The term “collective bargaining” is used in the Proposal 2 ballot language as if everyone knows exactly what it means, yet most people only have a vague understanding of this legal construct. The term is misleading because it leaves out the most important element — mandatory. Economist Charles Baird spelled it out in a recent column:
Politicians have created mandatory good-faith bargaining between employers and certified unions representing employees. Workers are coerced into association with unions through majority vote, and employers are forced into a bargaining association with the unions. The bargaining must be in “good faith,” which means that no take-it-or-leave- it offers may be made. All of this is coerced, not free, association.
Collective bargaining is consistent with human rights when a union, representing only voluntary members, bargains on behalf of them with an employer who agrees to bargain with the union. Both sides would be able simply to say no and walk away. The ordinary common law of contract would apply.

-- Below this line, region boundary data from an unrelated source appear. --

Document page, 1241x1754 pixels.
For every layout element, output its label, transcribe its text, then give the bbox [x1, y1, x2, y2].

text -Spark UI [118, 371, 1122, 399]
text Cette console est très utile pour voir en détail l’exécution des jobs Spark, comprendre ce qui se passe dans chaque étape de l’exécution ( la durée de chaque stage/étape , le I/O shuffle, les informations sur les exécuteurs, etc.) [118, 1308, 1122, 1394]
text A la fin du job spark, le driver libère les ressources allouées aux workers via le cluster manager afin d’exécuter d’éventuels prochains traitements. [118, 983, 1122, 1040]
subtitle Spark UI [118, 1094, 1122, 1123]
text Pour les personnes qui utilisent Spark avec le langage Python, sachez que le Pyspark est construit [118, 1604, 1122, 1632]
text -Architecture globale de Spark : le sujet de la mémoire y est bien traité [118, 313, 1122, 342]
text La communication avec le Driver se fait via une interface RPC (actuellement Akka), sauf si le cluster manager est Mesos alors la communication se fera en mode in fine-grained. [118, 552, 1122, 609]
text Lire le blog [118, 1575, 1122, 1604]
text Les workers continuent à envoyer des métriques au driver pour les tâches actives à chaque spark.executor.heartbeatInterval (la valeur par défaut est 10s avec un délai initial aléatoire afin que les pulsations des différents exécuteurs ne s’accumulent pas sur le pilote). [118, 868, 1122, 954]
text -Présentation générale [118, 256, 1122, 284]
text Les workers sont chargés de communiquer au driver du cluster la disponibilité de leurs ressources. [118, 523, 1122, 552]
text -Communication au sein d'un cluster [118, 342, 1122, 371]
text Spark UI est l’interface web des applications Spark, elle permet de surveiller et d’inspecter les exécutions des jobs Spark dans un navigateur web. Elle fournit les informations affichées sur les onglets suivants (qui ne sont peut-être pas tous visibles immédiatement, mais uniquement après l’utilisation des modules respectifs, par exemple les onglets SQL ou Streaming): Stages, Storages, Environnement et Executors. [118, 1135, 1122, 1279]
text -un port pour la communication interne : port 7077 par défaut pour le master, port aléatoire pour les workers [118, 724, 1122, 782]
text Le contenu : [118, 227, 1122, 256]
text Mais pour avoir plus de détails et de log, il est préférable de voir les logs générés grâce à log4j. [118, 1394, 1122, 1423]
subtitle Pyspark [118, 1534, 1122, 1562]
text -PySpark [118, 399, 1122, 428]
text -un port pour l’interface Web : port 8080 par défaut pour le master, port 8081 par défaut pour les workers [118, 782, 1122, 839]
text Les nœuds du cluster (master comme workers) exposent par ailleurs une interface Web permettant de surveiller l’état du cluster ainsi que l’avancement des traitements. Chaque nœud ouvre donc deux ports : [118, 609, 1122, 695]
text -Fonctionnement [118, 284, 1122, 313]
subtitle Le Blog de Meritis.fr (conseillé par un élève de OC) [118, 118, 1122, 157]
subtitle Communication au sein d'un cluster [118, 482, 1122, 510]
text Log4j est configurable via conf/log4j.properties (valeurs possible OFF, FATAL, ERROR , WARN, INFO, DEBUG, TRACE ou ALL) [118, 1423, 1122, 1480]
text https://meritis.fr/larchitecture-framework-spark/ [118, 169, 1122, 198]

Moreover, mandatory good-faith collective bargaining in the government sector violates basic principles of democratic government. . . (It) is done behind closed doors with the general public having neither access nor voice. Terms and conditions of employment in the government sector are matters of public policy that have, among other things, significant effects on taxes. The government agencies that employ workers are typically part of the executive branch. Because bargaining is mandatory the executive branch is compelled to bargain with government employee unions (GEUs) on matters of public policy.
Because of “good faith” rules, the agency bureaucrats that allegedly sit on the opposite side of the collective-bargaining table from the GEUs must get consent on some matters of public policy, thus the GEUs have veto power over those matters. In effect the GEUs are coequal with the executive branch of government in all matters that come under the scope of collective bargaining. They are a fourth branch of government.
During government-sector collective bargaining the agency heads that negotiate with the GEUs do not represent the interests of taxpayers. The bureaucrats want larger and larger budgets, and the GEUs want higher and higher wages, salaries, and retirement benefits. . .
In addition to leaving out “mandatory,” the ballot language in Proposal 2 is misleading in another way: It does not explain that — with the exception of preventing Michigan from ever stopping employers from making union dues or fee payments a condition of employment — the measure would have no effect on the unionization of workers in the private sector. This proposed amendment to the state constitution is of, by and for government employee unions.
Moreover, it would explicitly grant this government union “fourth branch” of government an extraordinary primacy over the other three branches. Under Proposal 2, provisions of government employee collective bargaining agreements negotiated behind closed doors would trump state laws enacted in the open by democratically elected legislators in Lansing.